The Complutensian Polyglot Bible is the name given to the first printed polyglot of the entire Bible, initiated and financed by Cardinal Francisco Jiménez de Cisneros (1436–1517) and published by Complutense University of Madrid. It includes the first printed editions of the Greek New Testament, the complete Septuagint, and the Targum Onkelos. Of the 600 printed six-volume sets, only 123 are known to have survived to date.
With the rise of the printing press in the 1450s, the Bible could be distributed much more efficiently. At great personal expense, Cardinal Cisneros acquired many manuscripts and invited the top religious scholars of the day, including Hernán Núñez, to work on the ambitious task of compiling a massive and complete polyglot "to revive the languishing study of the Sacred Scriptures." The scholars met in the city of Complutum (Latin, referred to as Alcalá de Henares), a city near Madrid, at Complutense University. Work on the project began in 1502 under the direction of Diego Lopez de Zúñiga, and continued there for fifteen years. Zúñiga's team of editors included for Greek Demetrius Ducas "of Crete" and his students Hernán Núñez and Juan de Vergara, for Hebrew the conversos Alfonso de Zamora and Pablo de Coronel.
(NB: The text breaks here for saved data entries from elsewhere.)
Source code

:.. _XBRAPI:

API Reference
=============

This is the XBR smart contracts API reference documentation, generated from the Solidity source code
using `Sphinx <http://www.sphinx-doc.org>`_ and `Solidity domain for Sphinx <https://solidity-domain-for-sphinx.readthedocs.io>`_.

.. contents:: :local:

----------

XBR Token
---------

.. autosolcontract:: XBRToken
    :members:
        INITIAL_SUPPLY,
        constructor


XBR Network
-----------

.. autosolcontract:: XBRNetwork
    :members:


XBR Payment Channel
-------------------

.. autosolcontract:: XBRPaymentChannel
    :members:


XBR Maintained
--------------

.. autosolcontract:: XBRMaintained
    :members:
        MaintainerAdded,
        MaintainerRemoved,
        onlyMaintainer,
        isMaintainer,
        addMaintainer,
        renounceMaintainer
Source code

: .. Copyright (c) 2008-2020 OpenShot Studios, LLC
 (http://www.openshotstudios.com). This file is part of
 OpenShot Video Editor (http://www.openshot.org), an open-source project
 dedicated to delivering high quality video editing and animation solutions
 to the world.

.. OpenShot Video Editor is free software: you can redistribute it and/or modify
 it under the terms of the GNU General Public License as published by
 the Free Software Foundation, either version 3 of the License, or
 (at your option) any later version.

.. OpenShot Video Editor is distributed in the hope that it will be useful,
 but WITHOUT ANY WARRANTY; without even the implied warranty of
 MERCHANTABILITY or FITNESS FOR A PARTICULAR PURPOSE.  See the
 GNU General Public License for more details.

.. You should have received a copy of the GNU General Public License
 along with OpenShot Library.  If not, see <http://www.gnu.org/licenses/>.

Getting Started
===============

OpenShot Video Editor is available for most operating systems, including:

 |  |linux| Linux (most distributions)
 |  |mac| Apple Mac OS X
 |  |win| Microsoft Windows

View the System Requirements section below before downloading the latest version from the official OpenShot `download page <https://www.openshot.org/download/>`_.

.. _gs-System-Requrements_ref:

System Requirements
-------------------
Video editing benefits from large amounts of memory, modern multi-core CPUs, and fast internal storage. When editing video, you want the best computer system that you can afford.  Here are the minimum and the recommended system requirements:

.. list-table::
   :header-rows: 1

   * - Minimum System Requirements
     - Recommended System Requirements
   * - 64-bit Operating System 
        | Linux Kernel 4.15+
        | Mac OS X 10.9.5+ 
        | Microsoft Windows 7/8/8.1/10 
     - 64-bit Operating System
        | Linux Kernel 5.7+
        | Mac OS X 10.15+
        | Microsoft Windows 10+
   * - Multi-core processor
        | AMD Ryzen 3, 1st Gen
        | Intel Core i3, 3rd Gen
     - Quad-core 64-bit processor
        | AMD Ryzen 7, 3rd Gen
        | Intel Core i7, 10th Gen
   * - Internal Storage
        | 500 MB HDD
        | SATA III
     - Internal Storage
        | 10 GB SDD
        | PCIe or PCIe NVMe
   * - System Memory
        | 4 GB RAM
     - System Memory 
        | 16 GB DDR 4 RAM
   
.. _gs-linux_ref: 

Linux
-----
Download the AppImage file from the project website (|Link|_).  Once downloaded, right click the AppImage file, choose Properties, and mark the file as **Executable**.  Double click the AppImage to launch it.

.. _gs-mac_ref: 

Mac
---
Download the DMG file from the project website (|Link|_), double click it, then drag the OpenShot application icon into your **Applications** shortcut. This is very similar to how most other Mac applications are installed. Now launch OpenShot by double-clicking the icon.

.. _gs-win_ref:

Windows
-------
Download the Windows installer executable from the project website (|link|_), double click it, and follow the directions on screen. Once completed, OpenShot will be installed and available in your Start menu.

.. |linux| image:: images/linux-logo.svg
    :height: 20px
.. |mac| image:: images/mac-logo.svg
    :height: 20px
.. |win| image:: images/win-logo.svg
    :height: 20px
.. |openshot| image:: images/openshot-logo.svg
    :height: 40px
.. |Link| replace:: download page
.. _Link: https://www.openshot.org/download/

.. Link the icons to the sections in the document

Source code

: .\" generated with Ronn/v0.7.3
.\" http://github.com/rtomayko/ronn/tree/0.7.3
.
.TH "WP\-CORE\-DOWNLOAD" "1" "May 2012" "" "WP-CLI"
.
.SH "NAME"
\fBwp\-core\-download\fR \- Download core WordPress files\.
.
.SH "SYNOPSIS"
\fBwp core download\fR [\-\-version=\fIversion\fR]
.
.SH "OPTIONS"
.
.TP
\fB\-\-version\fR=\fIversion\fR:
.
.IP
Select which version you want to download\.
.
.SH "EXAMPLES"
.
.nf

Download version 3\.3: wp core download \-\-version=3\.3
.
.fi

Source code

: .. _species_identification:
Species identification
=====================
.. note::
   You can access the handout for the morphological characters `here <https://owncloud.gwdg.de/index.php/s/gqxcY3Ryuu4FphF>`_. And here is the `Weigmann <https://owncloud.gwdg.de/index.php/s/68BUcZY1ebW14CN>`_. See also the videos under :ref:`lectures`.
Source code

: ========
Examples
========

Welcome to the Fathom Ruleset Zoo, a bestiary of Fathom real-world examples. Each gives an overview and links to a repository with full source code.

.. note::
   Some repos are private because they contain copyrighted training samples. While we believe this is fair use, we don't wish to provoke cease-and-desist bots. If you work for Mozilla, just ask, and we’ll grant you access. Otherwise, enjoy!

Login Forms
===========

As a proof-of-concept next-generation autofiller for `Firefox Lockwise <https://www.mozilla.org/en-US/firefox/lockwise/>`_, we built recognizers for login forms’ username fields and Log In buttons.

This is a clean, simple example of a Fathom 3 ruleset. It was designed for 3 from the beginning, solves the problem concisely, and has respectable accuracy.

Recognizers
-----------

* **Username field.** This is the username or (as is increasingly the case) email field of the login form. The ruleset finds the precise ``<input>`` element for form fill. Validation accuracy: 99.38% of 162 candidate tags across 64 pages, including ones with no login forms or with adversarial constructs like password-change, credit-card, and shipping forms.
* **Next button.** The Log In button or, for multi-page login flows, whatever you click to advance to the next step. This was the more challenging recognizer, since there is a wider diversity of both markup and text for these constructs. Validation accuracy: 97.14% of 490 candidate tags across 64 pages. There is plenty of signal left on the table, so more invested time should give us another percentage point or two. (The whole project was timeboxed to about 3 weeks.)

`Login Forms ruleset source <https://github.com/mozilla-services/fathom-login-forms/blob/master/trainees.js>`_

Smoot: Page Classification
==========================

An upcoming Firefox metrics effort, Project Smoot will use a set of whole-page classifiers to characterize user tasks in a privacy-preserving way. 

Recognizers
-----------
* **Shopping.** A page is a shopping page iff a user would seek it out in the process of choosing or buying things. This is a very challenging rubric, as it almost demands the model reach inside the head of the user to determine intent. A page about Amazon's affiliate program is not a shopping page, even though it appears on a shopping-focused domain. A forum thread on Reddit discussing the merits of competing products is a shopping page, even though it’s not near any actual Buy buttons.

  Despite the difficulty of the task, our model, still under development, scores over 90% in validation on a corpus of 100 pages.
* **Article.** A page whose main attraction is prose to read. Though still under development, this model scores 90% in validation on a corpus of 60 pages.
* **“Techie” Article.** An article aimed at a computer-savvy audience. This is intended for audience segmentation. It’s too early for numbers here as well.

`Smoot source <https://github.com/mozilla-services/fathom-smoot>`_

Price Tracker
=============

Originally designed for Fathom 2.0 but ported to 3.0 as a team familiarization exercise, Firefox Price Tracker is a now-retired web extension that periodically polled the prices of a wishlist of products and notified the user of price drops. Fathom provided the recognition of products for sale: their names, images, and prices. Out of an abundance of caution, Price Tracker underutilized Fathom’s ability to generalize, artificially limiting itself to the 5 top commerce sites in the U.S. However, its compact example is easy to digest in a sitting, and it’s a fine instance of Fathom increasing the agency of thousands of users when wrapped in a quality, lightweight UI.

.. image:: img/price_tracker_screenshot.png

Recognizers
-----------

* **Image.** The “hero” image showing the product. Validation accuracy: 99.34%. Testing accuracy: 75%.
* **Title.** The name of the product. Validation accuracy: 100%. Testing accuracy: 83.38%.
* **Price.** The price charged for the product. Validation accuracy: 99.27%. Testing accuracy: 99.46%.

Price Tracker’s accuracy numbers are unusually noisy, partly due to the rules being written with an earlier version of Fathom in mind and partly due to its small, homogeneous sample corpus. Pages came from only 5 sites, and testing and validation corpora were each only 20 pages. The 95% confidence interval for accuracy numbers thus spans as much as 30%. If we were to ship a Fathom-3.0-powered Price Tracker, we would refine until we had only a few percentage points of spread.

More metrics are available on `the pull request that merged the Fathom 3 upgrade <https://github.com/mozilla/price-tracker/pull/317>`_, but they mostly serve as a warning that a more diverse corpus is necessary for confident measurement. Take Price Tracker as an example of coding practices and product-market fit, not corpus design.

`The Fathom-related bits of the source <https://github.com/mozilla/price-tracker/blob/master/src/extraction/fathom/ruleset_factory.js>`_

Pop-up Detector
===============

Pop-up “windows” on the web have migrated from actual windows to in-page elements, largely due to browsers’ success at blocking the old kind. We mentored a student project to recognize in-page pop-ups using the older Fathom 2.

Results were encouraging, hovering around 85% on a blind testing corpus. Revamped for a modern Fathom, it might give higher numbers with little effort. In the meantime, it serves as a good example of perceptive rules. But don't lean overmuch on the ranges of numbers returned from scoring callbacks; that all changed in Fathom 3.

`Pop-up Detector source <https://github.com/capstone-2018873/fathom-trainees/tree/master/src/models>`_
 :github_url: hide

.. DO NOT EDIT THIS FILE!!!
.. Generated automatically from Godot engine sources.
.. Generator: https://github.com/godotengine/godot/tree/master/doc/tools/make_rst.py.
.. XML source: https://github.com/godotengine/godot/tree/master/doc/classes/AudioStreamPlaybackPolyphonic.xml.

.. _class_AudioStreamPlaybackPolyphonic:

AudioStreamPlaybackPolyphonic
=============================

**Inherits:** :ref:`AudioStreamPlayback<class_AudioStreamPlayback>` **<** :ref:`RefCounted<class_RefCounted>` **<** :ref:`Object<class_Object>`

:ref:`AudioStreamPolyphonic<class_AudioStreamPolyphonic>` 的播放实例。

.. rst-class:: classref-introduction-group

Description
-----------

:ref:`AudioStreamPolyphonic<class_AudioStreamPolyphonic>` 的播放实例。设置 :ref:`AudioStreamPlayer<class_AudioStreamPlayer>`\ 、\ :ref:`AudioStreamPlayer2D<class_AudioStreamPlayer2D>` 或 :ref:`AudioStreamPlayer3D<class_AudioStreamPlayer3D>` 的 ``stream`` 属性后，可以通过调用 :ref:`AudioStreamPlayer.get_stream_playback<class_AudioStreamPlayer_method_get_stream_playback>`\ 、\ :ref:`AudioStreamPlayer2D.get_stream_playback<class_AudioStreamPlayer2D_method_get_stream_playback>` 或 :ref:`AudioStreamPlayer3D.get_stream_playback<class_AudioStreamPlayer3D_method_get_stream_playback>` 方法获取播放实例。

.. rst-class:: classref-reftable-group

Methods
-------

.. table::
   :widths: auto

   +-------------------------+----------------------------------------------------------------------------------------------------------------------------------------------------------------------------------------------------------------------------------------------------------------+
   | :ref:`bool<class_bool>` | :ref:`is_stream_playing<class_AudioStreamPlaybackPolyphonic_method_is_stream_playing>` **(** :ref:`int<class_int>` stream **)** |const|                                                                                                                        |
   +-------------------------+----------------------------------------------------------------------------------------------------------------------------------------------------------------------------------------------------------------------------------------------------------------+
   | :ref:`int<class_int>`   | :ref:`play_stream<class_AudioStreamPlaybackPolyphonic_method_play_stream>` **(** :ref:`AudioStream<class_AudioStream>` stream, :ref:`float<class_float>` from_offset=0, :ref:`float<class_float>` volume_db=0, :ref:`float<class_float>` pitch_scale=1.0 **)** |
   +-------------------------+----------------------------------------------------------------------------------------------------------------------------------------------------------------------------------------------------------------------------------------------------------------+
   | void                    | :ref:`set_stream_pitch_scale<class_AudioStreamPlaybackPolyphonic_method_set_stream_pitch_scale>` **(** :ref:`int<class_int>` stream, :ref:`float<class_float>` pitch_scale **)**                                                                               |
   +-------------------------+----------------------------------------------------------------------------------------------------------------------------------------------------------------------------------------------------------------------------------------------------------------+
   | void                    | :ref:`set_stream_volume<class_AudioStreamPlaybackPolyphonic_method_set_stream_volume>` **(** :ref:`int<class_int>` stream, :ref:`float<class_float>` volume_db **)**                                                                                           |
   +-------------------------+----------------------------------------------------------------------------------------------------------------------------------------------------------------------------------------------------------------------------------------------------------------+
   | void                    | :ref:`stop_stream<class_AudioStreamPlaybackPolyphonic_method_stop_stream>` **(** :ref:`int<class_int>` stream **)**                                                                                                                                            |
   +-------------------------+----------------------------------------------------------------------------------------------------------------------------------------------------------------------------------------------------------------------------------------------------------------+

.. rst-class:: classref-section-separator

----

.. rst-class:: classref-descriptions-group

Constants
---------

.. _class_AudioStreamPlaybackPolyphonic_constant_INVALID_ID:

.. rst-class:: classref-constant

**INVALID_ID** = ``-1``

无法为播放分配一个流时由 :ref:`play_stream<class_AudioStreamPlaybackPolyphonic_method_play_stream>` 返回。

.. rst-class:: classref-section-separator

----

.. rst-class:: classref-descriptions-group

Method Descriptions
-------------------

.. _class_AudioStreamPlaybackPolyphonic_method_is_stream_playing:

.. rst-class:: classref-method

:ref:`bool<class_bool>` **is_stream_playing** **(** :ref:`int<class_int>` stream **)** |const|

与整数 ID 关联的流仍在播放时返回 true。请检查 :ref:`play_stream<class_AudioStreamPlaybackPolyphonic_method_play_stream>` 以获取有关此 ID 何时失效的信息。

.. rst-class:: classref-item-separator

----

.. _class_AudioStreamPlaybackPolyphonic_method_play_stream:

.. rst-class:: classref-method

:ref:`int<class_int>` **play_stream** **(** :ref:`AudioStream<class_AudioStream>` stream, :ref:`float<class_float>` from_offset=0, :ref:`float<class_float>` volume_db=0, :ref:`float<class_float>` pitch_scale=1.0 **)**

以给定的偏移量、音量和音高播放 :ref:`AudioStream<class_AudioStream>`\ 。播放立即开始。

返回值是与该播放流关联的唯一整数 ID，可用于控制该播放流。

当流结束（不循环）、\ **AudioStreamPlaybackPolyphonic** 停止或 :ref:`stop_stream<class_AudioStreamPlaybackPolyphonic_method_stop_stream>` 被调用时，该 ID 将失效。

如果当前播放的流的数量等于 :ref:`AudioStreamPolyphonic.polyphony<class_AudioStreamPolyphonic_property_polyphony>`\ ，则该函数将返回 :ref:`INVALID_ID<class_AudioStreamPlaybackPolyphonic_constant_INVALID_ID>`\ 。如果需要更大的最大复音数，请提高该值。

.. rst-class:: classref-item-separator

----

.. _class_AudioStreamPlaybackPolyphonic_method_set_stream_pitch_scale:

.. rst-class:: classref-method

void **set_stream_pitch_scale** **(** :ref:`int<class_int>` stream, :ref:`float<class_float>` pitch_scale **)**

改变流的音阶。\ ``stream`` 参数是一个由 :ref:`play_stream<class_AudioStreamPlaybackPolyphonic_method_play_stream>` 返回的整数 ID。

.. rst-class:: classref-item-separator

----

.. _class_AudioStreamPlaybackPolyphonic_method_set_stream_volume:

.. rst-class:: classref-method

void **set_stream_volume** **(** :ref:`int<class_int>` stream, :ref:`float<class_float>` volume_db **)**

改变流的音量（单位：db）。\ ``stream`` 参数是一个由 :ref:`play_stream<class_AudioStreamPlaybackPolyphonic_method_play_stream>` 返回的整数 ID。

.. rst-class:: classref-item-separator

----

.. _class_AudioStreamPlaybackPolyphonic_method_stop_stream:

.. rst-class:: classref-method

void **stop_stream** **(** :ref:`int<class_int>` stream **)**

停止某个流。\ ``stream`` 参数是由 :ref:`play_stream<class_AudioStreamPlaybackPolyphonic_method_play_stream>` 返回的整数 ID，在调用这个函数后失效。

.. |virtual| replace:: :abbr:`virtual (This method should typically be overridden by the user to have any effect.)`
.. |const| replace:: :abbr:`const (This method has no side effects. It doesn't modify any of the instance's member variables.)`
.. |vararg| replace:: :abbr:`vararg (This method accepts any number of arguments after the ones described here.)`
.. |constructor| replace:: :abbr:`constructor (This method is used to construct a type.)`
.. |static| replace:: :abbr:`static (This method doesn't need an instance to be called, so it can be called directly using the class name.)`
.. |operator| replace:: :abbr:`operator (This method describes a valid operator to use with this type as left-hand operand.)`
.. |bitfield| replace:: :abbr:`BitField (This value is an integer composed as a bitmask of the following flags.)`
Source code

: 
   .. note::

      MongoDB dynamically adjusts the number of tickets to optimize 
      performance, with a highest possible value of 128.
The New Testament was completed and printed in 1514, but its publication was delayed while work on the Old Testament continued, so they could be published together as a complete work. In the meantime, word of the Complutensian project reached Desiderius Erasmus in Rotterdam, who produced his own printed edition of the Greek New Testament. Erasmus obtained an exclusive four-year publishing privilege from Emperor Maximilian and Pope Leo X in 1516. Theodore Beza's Greek NT Text was used primarily, along with Erasmus' Greek NT Text and with various readings from the Complutensian Greek NT Text to form the Textus Receptus published by the Elzevir Brothers in 1633, and Erasmus' later editions were a secondary source for the King James Version of the New Testament. The Complutensian Polyglot Bible was a tertiary source for the 1611 King James Version.